Student Model Definition: The student model is defined to be simpler and smaller than the teacher model. It consists of multiple convolutional layers with MaxPooling to reduce dimensionality and a Dropout layer to avoid overfitting.
Dense(10, activation='softmax'): The output layer predicts probabilities for 10 classes.

Step 5: Define Distillation Loss

def distillation_loss(org_prediction, student_prediction, teachers_output, temperature=0.3, alpha=0.5):
    # Calculate the student loss using standard categorical cross entropy
    student_loss = categorical_crossentropy(org_prediction, student_prediction)

    # Student, Teacher soft target distribution
    teachers_soft = K.softmax(teachers_output / temperature)
    student_soft = K.softmax(student_prediction / temperature)

    distillation_loss = K.sum(teachers_soft * K.log(teachers_soft / student_soft))

    # Combined loss: Kullback-Leibler divergence
    return alpha * student_loss + (1 - alpha) * distillation_loss

Distillation Loss Function: This function calculates the combined loss for training the student model.
- student_loss: The standard categorical cross-entropy between the true labels and the student’s predictions.
- Soft Targets: The teacher’s output is softened using a temperature parameter. This helps convey more nuanced information to the student.
- Distillation Loss: Calculated using the Kullback-Leibler divergence between the teacher’s softened output and the student’s output.
- Combined Loss: Combines the student loss with the distillation loss, weighted by alpha.

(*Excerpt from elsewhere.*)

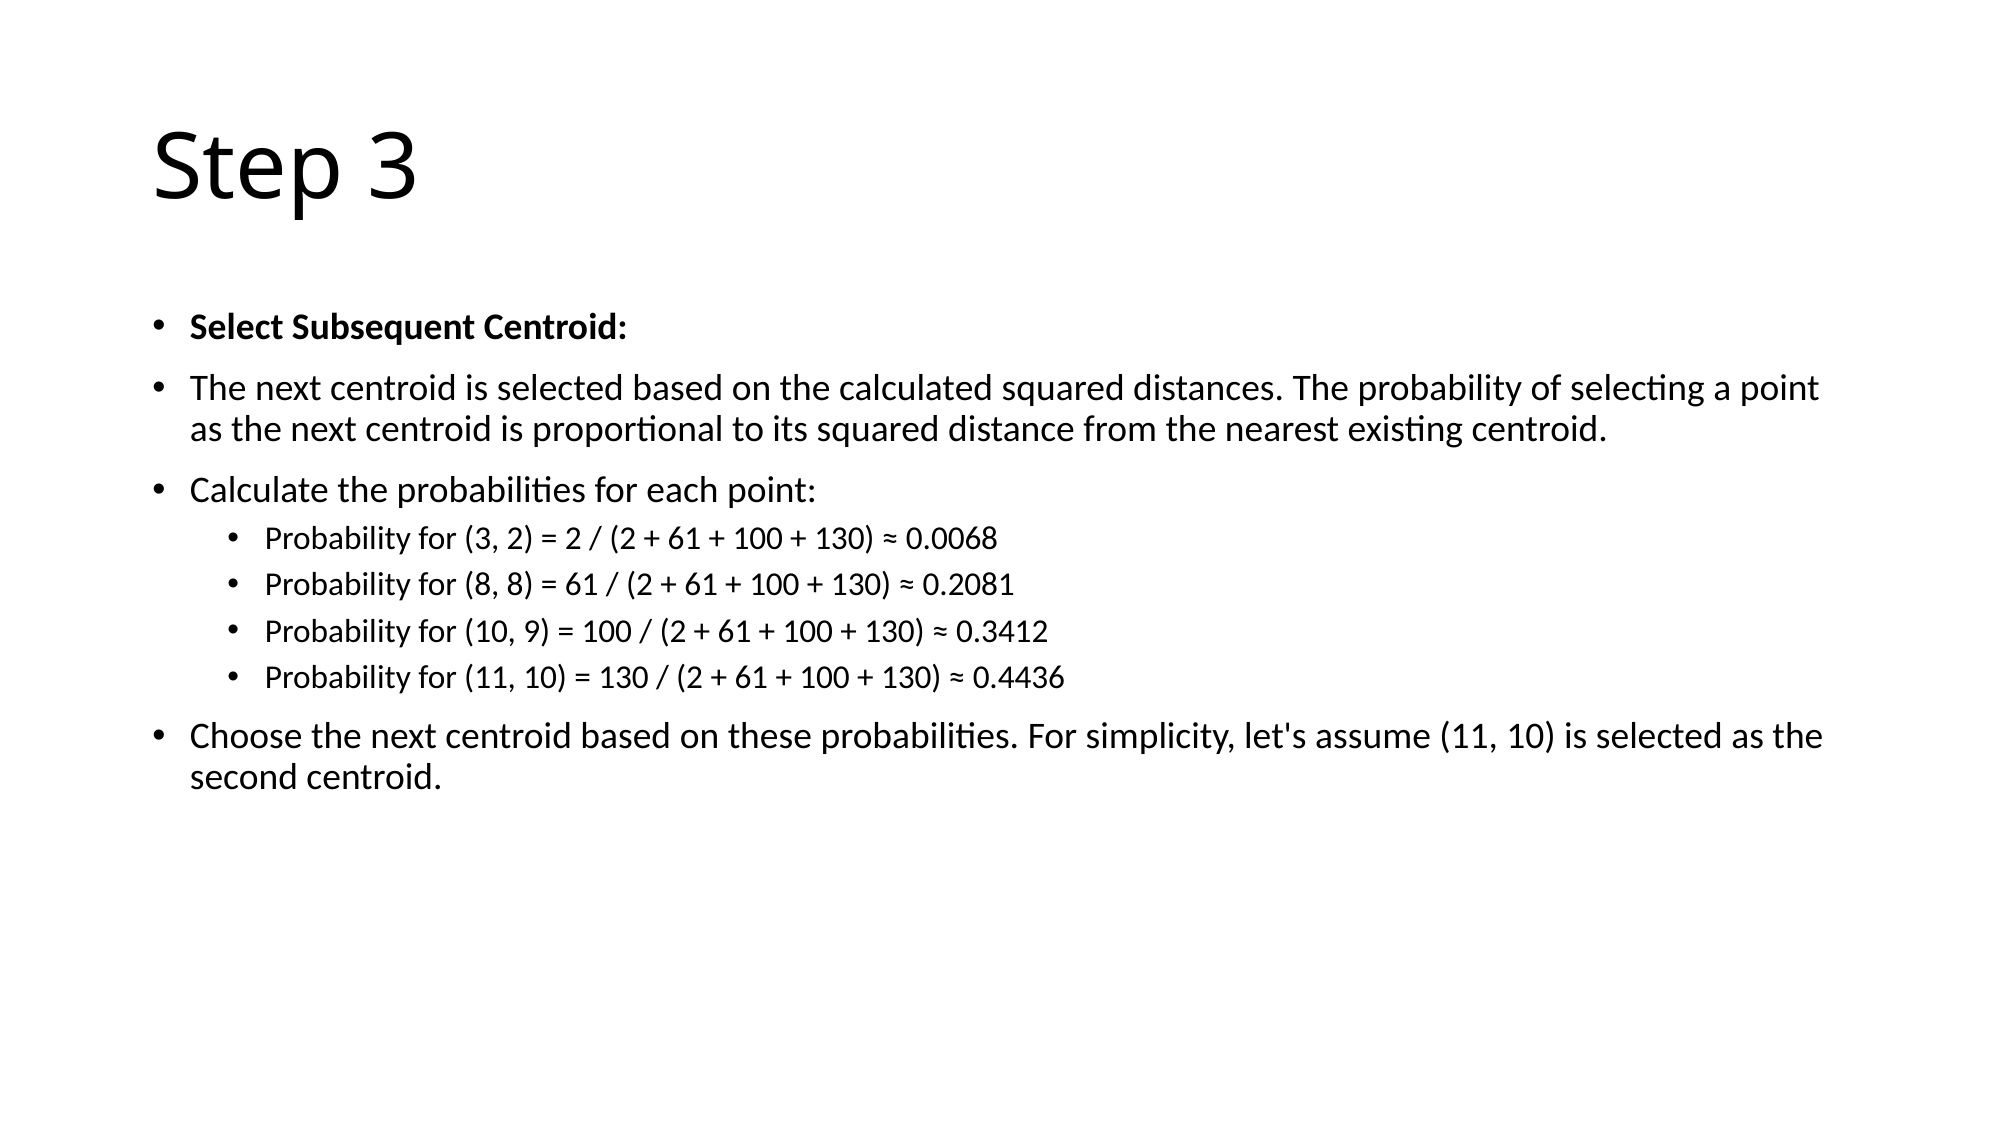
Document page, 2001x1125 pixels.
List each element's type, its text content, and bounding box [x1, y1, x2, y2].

title Step 3 [137, 59, 1863, 278]
list Select Subsequent Centroid: The next centroid is selected based on the calculated squared distances. The probability of selecting a point as the next centroid is proportional to its squared distance from the nearest existing centroid. Calculate the probabilities for each point: Probability for (3, 2) = 2 / (2 + 61 + 100 + 130) ≈ 0.0068 Probability for (8, 8) = 61 / (2 + 61 + 100 + 130) ≈ 0.2081 Probability for (10, 9) = 100 / (2 + 61 + 100 + 130) ≈ 0.3412 Probability for (11, 10) = 130 / (2 + 61 + 100 + 130) ≈ 0.4436 Choose the next centroid based on these probabilities. For simplicity, let's assume (11, 10) is selected as the second centroid. [137, 299, 1863, 1014]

Step 6: Compile and Train the Student Model

# Compile the student model
student_model.compile(
    optimizer='adam',
    loss=lambda org_prediction, student_prediction: distillation_loss(org_prediction, student_prediction, teacher_output),
    metrics=['accuracy']
)

# Train the model
student_model.fit(
    X_train,
    y_train,
    validation_data=(X_val, y_val),
    epochs=10,
    batch_size=32,
    verbose=1
)

Compile Student Model: The student model is compiled using the custom distillation loss function defined earlier.
- The lambda function ensures that the distillation loss uses both the original predictions and the teacher’s output.
Train Student Model: The student model is trained with 10 epochs and a batch size of 32. During training, it learns both from the true labels and from the teacher model’s predictions to improve generalization.